Get the lexicons we’ll be using by running these. You only have to do this once!
get_sentiments("afinn")
get_sentiments("bing")
get_sentiments("nrc")
And then to see the in action
reverse_series %>%
right_join(get_sentiments("nrc")) %>%
filter(!is.na(sentiment)) %>%
count(sentiment,
sort = TRUE)
## # A tibble: 10 × 2
## sentiment n
## <chr> <int>
## 1 negative 55093
## 2 positive 37758
## 3 sadness 34878
## 4 anger 32743
## 5 trust 23154
## 6 fear 21536
## 7 anticipation 20625
## 8 joy 13800
## 9 disgust 12861
## 10 surprise 12817
The ‘bing’ lexicon only classifies words as positive or negative. Below you can see that this lexicon picked up 39503 negative words in the Harry Potter series, and 29066 positive words.
reverse_series %>%
right_join(get_sentiments("bing")) %>%
drop_na(sentiment) %>%
count(sentiment,
sort = TRUE)
## # A tibble: 2 × 2
## sentiment n
## <chr> <int>
## 1 negative 39502
## 2 positive 29065
Similarly to the word cloud we created above, we can use the ‘bing’ lexicon to make a comparison cloud. This cloud displays the 50 most frequently occurring words in the series that were categorized by ‘bing’, and color-codes them based on negative or positive sentiment. You’ll notice that words like Harry, Hermione and Ron don’t appear in this cloud, because character names are not classified as positive or negative in ‘bing’.
reverse_series %>%
inner_join(get_sentiments("bing")) %>%
count(word, sentiment,
sort = TRUE) %>%
acast(word ~ sentiment,
value.var = "n",
fill = 0) %>%
comparison.cloud(colors = c("#d9534f", "#428bca"),
max.words = 50)
Now, let’s see what the comparison cloud looks like with stop-words removed temporarily3.
reverse_series %>%
anti_join(stop_words) %>%
inner_join(get_sentiments("bing")) %>%
count(word,
sentiment,
sort = TRUE) %>%
mutate(sentiment = factor(sentiment, levels = c("positive", "negative"))) %>%
acast(word ~ sentiment,
value.var = "n",
fill = 0) %>%
comparison.cloud(max.words = 50,
scale = c(3,.3),
title.bg.colors="transparent",
colors = c("#428bca", "#d9534f"),
match.colors = TRUE,
use.r.layout = TRUE,
title.size = 2)
In the following code chunk, each book text is split into groups of 500 words, and counts for the number of positive and negative words in each group (based on the ‘bing’ lexicon) are calculated. Then we subtract the number of negative words from the number of positive words in each group. For example, if there were 341 positive words in a group and 159 negative words in the same group, the sentiment score for the group would be 182 (a positive sentiment score). We calculate this sentiment score for each 500 word group within each book in the series. Using ggplot, we create bar charts for each book in the series that demonstrate how the sentiment score for the text groups changes as time passes in the series. Overall, the sentiment of the Harry Potter series appears to be negative.

* [Work to complete]
1. In the sentiment analysis tutorial, repeat word for word the passage starting with "## # A tibble: 10" and going on through "29066 positive words.".
2. According to the sentiment analysis tutorial, why do the names Harry, Hermione and Ron not appear in the comparison cloud built with the 'bing' lexicon?
3. Supply the next part of the sentiment analysis tutorial, picking up after its final sentence.

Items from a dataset
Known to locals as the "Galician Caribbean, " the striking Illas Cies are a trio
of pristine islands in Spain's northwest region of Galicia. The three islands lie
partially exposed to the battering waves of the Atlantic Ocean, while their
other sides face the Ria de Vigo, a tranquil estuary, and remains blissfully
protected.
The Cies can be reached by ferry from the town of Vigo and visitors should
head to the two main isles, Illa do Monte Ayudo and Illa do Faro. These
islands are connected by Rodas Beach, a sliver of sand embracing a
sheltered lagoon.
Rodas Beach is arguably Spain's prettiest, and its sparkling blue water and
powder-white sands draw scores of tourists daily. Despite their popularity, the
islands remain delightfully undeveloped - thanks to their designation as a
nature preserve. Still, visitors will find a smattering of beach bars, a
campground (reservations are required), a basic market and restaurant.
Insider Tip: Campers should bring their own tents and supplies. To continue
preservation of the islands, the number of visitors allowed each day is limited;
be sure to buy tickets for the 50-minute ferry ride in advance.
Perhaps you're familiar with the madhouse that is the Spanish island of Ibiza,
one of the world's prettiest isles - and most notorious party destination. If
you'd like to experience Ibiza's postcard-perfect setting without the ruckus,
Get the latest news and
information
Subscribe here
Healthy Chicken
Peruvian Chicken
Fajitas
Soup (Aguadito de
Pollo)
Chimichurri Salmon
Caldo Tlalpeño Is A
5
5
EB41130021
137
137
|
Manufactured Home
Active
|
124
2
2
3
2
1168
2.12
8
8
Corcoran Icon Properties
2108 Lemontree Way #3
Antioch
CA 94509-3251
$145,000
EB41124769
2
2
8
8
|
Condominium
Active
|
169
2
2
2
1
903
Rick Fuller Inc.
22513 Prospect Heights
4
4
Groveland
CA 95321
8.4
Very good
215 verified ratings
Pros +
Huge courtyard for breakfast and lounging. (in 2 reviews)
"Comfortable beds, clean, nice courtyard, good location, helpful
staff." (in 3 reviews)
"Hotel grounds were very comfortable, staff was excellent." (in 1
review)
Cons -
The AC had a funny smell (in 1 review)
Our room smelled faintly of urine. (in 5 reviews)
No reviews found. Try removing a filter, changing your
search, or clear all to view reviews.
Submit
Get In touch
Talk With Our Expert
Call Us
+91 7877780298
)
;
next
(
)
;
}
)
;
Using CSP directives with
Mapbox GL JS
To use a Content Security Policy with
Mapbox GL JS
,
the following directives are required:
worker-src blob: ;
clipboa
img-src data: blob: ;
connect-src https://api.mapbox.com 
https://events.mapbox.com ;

* [Answers]
1.
## # A tibble: 10 × 2
## sentiment n
## <chr> <int>
## 1 negative 55093
## 2 positive 37758
## 3 sadness 34878
## 4 anger 32743
## 5 trust 23154
## 6 fear 21536
## 7 anticipation 20625
## 8 joy 13800
## 9 disgust 12861
## 10 surprise 12817
The ‘bing’ lexicon only classifies words as positive or negative. Below you can see that this lexicon picked up 39503 negative words in the Harry Potter series, and 29066 positive words.

2. Character names are not classified as positive or negative in 'bing'.

3.
Challenges: How do these plots change if you go back and leave all of the stop-words in the tibble? Does the size of the text groups (500 words vs. 1000 words) affect the analysis?
As a next step, one might look at the maximum sentiment score and the minimum sentiment score for each book to see what text groups produced the extreme scores.
reverse_series %>%
group_by(book) %>%
mutate(word_count = 1:n(),
index = word_count %/% 500 + 1) %>%
inner_join(get_sentiments("bing")) %>%
count(book,
index = index ,
sentiment) %>%
ungroup() %>%
spread(sentiment,
n,
fill = 0) %>%
mutate(sentiment = positive - negative,
book = factor(book,
levels = titles)) %>%
ggplot(aes(index,
sentiment,
fill = book)) +
geom_bar(alpha = 0.5,
stat = "identity",
show.legend = FALSE) +
facet_wrap(. ~ book,
ncol = 2,
scales = "free_x") +
theme_minimal() +
scale_fill_viridis(discrete = "TRUE",
option = "C")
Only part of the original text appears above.